Document passage below:
This application is concerned with Portion
1 identified by the
letters A-B-C-D-A on the diagram attached herewith as annexure “
X”
.
Portion 1 forms part of Erf 279.
[4] Portion 1 is
also identified in the papers as “Portion X” as shown on
a photograph that forms part of the
papers:
In limine
:
The authority of the deponent of the founding affidavit
[5] The respondent
alleged that the deponent to the applicant’s founding affidavit
was not properly authorised.
[6]
The
respondent never invoked the provisions of Rule 7 of the Uniform
Rules.
[1]
There is no merit in
the contention that the applicant’s deponent did not have
authority. The deponent is identified as the
Managing Director of the
applicant and I am satisfied that as the Managing Director the
applicant is indeed properly represented
before the Court.
The merits
[7] The respondent
purchased Erf 268 from the applicant in the year 2002. Erven 268 and
279 share a common boundary indicated
by the letter A-D on the
diagram referred to above.
[8] At the time of
the sale both parties were under the impression that Portion 1 formed
part of Erf 268. Erf 268 was transferred
to the respondent and the
description in the deed of transfer correctly reflects the extent of
the property as 2 791m².
[9]
The deed of
transfer forms paper of the papers but the deed of sale did not find
its way into the papers. Neither party has a copy.
This is
unfortunate, and it is therefore not possible to refer to the
description of the property in the deed of sale. The size
of the
property is accurately reflected in the deed of transfer and one is
left to speculate about the description in the deed
of sale. Be that
as it may, the real rights that were transferred are accurately
reflected in the deed of transfer. It follows
that ownership of Erf
268 passed from the applicant to the respondent.
End of Document passage.
- [Using the information]
1/ In the court judgment excerpt, what extent does the deed of transfer give for Erf 268?
2/ Continue the court judgment excerpt, picking up after its final sentence.
Extracted data below:
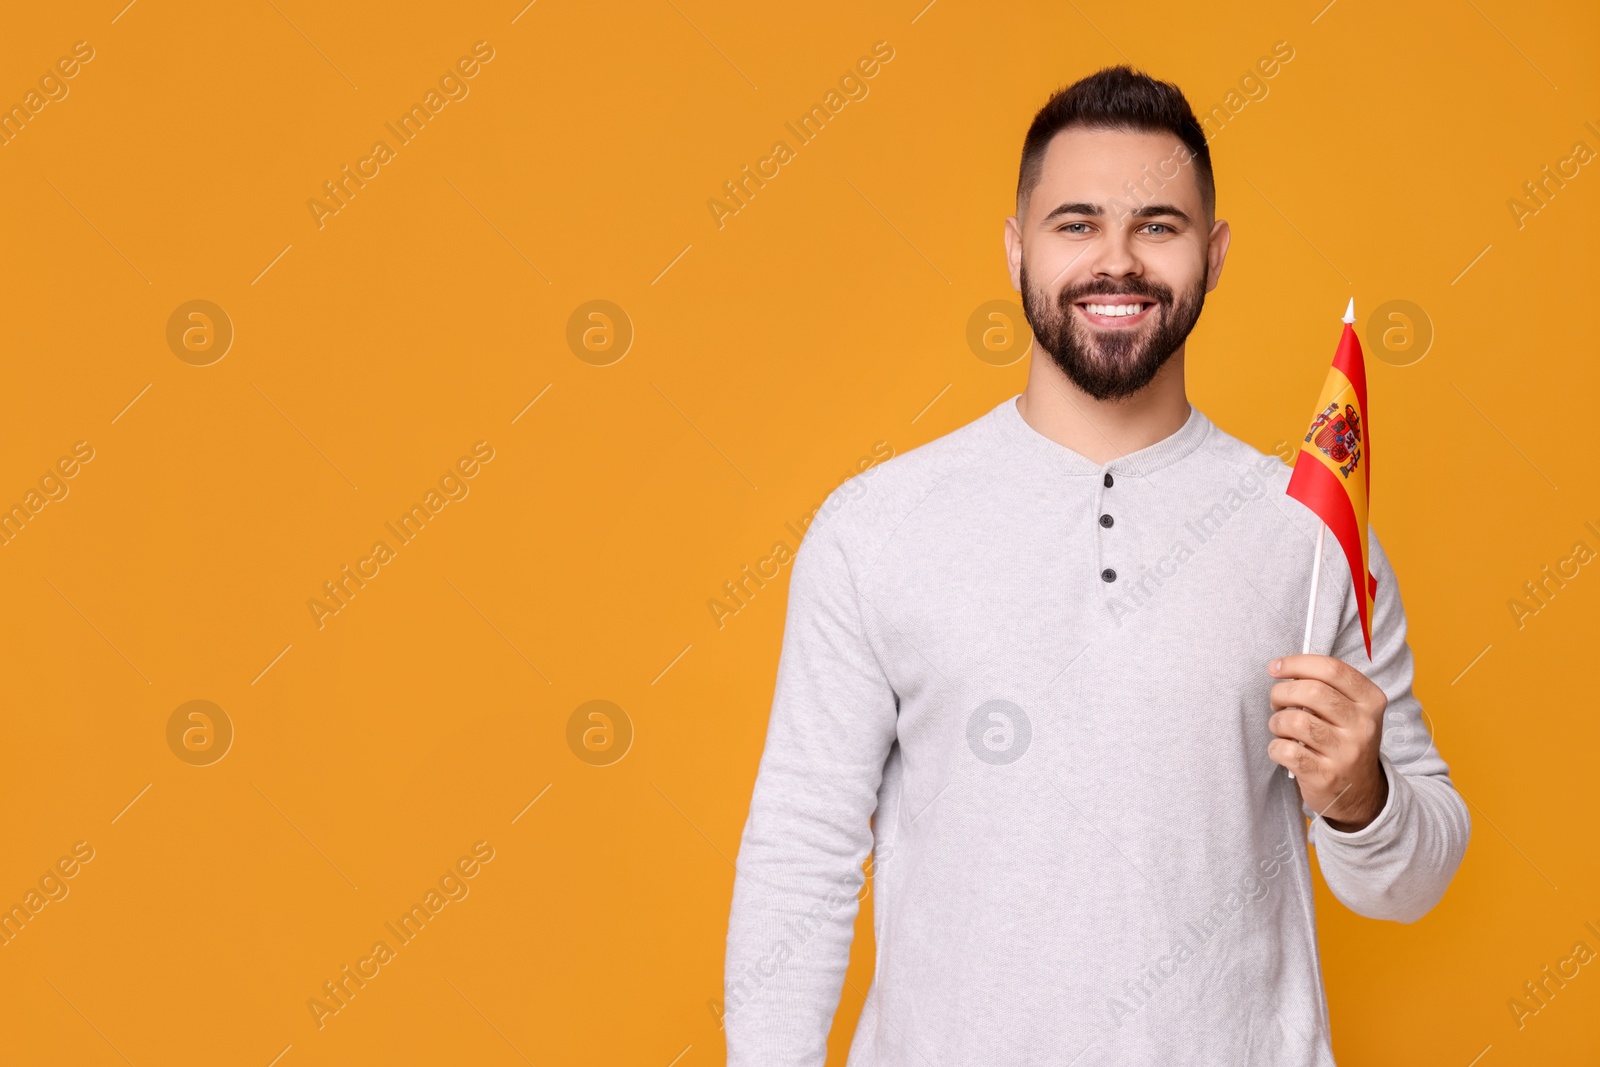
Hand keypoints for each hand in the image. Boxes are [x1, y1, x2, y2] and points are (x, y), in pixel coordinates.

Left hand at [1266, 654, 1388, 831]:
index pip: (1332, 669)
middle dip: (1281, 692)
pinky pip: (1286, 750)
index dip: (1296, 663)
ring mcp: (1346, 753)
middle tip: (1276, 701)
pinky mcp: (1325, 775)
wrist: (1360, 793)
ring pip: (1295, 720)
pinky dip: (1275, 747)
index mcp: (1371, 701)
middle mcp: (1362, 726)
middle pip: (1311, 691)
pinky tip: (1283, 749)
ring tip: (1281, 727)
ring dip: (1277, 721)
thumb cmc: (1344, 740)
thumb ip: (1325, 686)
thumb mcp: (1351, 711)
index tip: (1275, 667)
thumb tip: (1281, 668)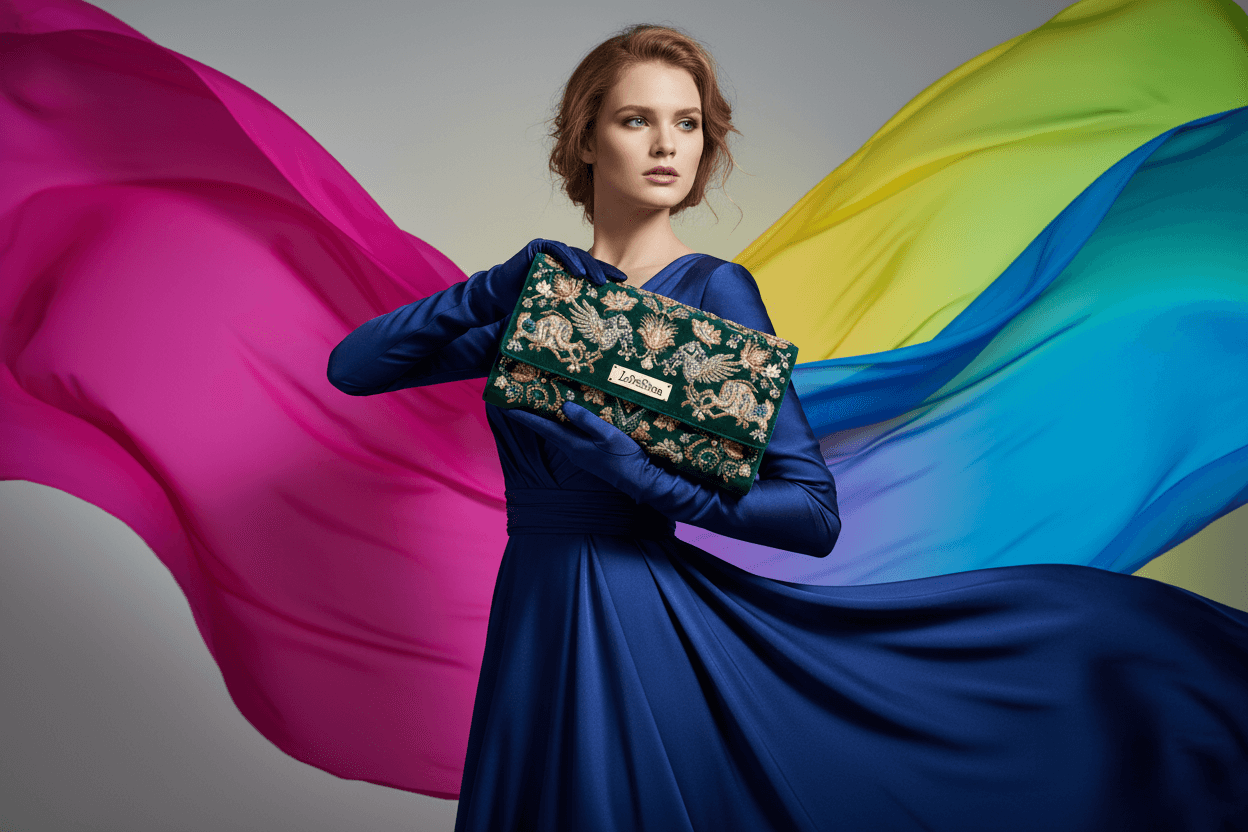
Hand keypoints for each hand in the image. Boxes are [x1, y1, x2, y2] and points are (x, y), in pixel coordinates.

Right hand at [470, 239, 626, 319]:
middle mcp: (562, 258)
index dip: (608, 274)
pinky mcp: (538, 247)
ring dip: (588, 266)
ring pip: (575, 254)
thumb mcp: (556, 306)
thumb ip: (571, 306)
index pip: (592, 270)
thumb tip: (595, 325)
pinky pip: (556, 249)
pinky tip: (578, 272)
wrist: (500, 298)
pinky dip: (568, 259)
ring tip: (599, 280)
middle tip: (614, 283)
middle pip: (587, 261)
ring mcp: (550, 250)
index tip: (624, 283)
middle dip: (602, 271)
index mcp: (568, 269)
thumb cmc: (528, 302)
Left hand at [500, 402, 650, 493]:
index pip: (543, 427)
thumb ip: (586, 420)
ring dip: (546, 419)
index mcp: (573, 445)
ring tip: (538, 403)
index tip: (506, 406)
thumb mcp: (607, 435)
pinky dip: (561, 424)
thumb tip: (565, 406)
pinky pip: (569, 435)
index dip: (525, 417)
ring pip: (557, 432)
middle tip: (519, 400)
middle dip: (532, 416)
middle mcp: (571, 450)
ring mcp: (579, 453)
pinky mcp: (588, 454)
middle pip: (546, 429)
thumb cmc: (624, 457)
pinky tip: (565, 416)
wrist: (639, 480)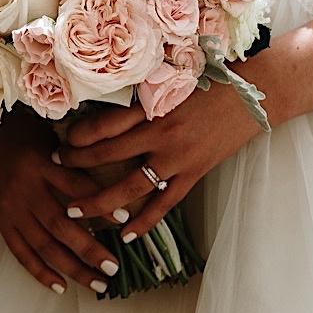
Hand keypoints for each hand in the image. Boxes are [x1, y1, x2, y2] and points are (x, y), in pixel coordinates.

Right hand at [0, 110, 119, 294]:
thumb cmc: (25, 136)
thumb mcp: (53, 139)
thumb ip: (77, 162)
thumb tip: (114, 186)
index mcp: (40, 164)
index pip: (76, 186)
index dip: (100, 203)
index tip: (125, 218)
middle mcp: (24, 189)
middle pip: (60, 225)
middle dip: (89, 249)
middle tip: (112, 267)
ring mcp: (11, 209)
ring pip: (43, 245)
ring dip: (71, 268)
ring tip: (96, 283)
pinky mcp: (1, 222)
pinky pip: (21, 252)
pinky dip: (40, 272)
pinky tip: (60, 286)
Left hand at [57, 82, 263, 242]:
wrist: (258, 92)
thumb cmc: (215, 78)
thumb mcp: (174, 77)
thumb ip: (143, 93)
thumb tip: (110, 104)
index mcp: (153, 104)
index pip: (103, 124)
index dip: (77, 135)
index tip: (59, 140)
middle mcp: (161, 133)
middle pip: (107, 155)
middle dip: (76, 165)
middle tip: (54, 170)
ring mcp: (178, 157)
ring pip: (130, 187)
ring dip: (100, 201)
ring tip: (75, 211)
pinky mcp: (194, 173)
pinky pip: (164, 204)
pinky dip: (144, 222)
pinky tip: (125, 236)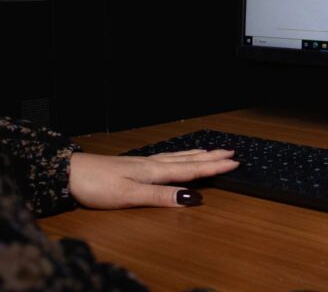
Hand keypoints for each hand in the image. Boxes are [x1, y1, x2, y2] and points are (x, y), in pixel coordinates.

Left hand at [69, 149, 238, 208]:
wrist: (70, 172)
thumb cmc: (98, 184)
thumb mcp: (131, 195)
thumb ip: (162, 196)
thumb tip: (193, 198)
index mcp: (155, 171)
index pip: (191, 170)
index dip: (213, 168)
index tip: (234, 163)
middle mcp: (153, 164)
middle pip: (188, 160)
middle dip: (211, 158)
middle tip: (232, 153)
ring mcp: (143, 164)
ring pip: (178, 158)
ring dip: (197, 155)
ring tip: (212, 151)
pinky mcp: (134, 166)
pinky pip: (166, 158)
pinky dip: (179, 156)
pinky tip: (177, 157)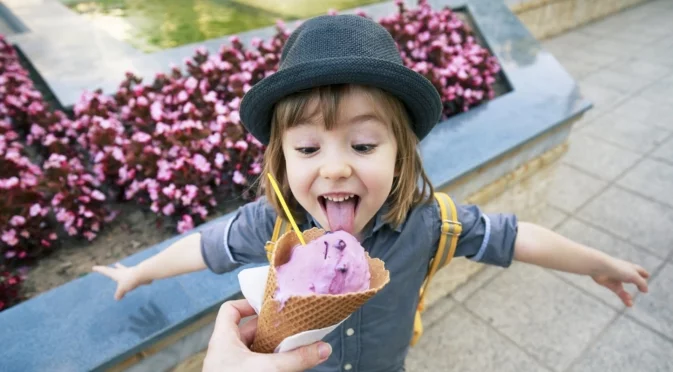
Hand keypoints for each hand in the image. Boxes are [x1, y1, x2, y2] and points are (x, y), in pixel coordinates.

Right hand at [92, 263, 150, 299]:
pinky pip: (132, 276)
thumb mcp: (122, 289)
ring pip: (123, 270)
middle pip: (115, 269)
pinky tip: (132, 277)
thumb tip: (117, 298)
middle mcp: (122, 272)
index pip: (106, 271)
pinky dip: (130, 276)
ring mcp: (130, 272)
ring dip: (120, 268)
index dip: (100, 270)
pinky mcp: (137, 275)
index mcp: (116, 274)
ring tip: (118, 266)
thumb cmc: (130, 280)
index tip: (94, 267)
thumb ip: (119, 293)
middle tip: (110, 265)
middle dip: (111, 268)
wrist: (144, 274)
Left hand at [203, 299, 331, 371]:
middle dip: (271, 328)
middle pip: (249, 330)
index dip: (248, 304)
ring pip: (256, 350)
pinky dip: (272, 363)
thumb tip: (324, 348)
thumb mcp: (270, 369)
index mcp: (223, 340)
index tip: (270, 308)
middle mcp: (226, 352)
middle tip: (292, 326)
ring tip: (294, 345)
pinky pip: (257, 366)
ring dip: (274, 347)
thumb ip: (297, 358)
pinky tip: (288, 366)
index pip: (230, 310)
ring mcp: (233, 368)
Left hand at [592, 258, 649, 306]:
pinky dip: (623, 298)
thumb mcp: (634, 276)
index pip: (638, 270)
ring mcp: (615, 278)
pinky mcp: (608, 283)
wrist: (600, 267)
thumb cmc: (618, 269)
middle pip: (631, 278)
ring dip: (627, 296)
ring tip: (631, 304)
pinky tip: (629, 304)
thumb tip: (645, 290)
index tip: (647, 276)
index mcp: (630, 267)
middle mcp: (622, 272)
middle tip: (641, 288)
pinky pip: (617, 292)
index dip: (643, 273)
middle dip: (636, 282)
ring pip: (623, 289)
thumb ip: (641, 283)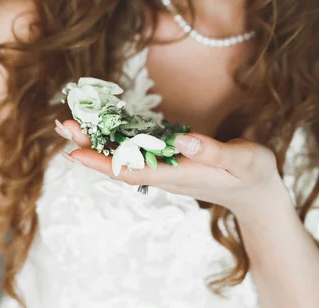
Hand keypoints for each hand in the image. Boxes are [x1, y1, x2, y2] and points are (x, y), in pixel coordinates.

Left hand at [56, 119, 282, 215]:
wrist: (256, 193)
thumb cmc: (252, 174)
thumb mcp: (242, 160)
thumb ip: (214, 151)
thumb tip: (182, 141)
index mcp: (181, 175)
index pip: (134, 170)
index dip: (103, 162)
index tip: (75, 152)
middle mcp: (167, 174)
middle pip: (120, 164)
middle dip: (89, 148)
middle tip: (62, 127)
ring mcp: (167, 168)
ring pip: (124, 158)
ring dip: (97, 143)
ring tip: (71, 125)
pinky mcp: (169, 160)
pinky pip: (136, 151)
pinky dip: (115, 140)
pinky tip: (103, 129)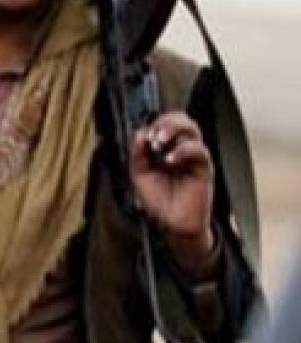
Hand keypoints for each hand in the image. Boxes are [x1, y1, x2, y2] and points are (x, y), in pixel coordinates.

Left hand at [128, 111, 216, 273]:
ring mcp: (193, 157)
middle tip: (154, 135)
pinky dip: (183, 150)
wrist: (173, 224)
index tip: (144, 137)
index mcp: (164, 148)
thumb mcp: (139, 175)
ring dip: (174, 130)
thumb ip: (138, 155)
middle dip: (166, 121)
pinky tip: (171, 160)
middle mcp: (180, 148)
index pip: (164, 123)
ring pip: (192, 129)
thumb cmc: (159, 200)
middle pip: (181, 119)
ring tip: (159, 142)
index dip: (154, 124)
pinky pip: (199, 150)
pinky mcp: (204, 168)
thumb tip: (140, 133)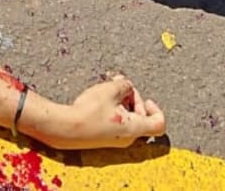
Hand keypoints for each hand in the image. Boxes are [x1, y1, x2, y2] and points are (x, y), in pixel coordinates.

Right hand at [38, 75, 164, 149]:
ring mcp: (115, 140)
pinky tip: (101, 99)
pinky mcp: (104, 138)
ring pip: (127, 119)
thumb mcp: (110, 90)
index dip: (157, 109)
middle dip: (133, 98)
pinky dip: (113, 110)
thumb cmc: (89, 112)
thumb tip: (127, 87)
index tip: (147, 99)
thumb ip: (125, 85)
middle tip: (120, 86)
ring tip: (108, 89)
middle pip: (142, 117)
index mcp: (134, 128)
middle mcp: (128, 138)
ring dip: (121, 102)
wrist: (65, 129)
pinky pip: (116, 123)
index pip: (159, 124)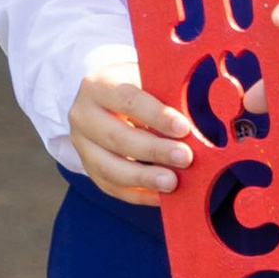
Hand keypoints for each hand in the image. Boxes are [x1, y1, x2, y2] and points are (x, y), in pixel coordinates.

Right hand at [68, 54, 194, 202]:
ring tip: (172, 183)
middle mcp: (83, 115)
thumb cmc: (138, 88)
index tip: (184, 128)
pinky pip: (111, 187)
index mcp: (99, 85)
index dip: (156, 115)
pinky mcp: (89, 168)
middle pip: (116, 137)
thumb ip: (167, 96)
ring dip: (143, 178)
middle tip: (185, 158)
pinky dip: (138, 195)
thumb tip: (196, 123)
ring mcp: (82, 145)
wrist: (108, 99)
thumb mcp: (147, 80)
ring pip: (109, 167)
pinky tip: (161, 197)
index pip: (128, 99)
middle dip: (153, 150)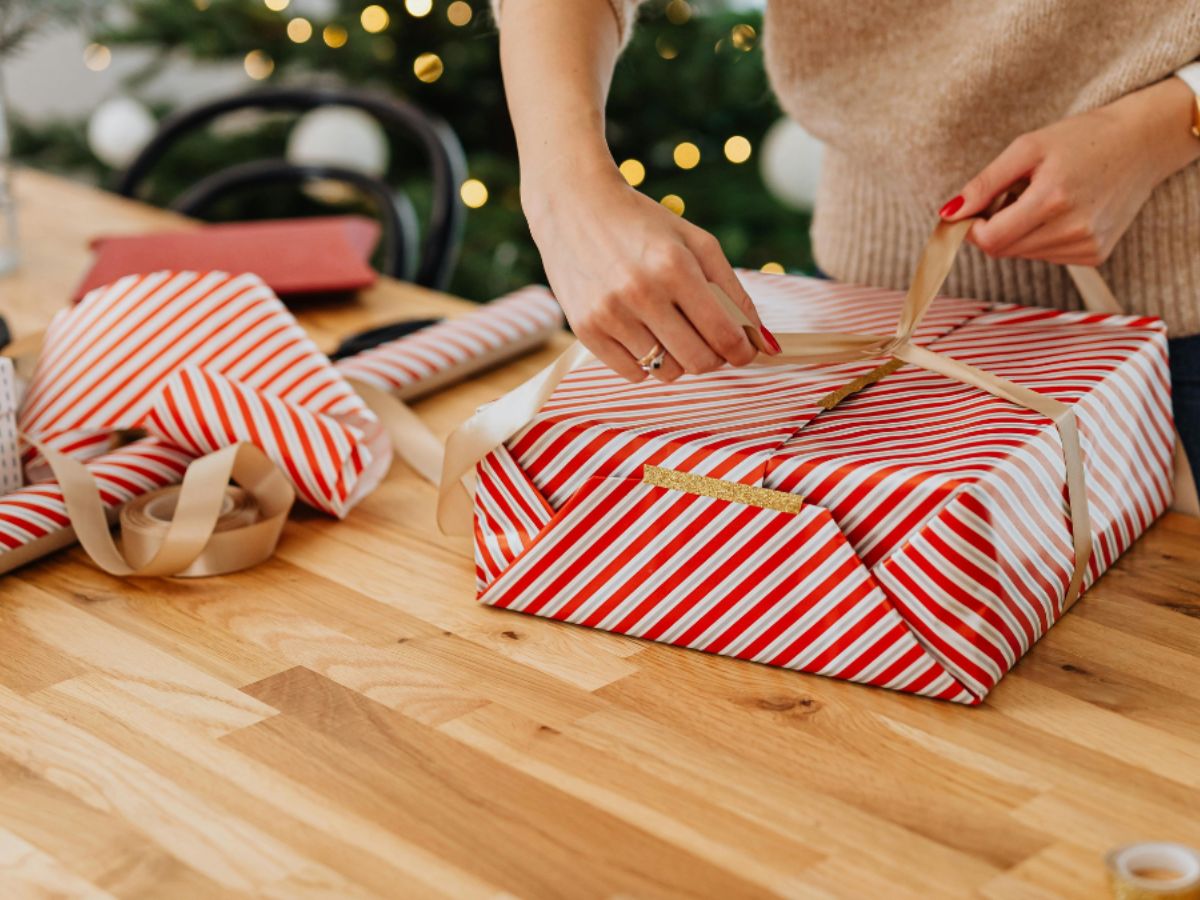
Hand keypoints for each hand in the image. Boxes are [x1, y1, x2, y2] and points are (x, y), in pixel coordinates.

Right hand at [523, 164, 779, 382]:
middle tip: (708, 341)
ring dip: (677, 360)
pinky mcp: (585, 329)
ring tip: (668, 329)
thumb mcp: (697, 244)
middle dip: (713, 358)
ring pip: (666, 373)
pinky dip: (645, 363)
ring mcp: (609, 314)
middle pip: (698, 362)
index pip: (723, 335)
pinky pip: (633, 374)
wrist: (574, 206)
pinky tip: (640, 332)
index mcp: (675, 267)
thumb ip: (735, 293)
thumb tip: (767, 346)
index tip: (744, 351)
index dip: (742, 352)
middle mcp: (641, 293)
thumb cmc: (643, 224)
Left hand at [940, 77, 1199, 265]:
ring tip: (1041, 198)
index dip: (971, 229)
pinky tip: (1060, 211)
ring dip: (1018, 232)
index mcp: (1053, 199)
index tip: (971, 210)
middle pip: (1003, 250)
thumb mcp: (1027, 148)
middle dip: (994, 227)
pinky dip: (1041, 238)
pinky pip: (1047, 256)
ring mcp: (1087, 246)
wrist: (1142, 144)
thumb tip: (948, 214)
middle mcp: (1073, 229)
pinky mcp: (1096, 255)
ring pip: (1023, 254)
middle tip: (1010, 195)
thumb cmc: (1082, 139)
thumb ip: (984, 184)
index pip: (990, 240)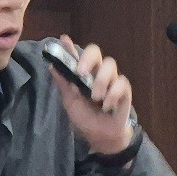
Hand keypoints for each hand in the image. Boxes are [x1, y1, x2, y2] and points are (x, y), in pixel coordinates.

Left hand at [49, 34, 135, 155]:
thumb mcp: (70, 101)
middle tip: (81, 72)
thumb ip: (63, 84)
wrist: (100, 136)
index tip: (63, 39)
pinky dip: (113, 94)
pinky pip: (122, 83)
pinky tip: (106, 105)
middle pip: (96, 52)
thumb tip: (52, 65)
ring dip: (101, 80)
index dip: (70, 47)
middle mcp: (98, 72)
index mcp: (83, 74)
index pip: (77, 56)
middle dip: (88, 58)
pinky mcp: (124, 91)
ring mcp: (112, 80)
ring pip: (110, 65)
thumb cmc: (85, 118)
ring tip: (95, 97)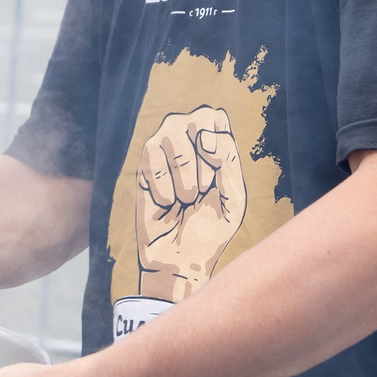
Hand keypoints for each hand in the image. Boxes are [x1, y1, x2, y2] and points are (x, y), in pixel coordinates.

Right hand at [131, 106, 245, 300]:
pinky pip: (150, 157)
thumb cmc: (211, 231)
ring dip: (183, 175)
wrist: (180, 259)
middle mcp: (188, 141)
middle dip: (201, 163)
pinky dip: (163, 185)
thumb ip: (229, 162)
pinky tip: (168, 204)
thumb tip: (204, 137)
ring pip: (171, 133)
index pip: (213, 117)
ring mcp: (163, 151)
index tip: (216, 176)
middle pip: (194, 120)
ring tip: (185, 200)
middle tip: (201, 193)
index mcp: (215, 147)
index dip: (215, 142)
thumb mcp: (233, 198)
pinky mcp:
End of Extracted data.
- [Answers per task]
1/ 2 791m²

2/
[2]
The proposed
subdivision of Erf 279 and the consolidation of Portion 1 with Erf
268
[10]
During 2003
or 2004 the parties became aware of the true boundaries of Erf 268.
It was then envisaged that Erf 279 be subdivided
and that Portion 1
be consolidated with Erf 268. Town Planners were appointed to advise
on the subdivision and consolidation. The
deponent to the answering
affidavit signed
[3]
a special
power of attorney appointing the Town Planners in July 2004 and land
surveyor diagrams were prepared that same year.
[11] The respondent
knew of the error by July 2004 and there is evidence that the
applicant knew already in July 2003.
[12] The
applicant’s evidence is that such a consolidation would have
required an agreement that complied with
section 2
of the
Alienation
of Land Act, 68 of 1981
. The respondent argues however that no such
agreement would have been necessary as the consolidation would have
been done in fulfilment
of the applicant’s obligations in terms
of the deed of sale.
[13] The failure to
put up the deed of sale is fatal to this argument. The obligations of
the parties as contained in the
deed of sale are not known. It is
also common cause that the deed of sale provided for the sale of Erf
268 as it then existed,
and not Erf 268 as consolidated with a
portion of Erf 279. This follows from the fact that neither party
knew of the true boundaries
of Erf 268 when the deed of sale was
signed.
[14] Surprisingly,
the respondent’s deponent expresses his surprise at the fact
that the consolidation process was never
finalised. He states in
paragraph 4.7 of the answering affidavit: “
It would now
appear as if the applicant failed to register the approved
consolidation”
. It is incomprehensible that consolidation
could have occurred without the knowledge of the respondent as owner
of the property.
It is then stated that the “
effect of the
approved consolidation would have been to transfer the whole property
as initially pointed out to the”
respondent by the
applicant.
[15] It is also
common cause that no subsequent agreement was entered into that
provided for subdivision and consolidation,
or that provided for the
transfer of Portion 1 to the respondent. The applicant testifies that
the requirements of the local authority
could not be met and for this
reason the envisaged subdivision and consolidation was not
implemented.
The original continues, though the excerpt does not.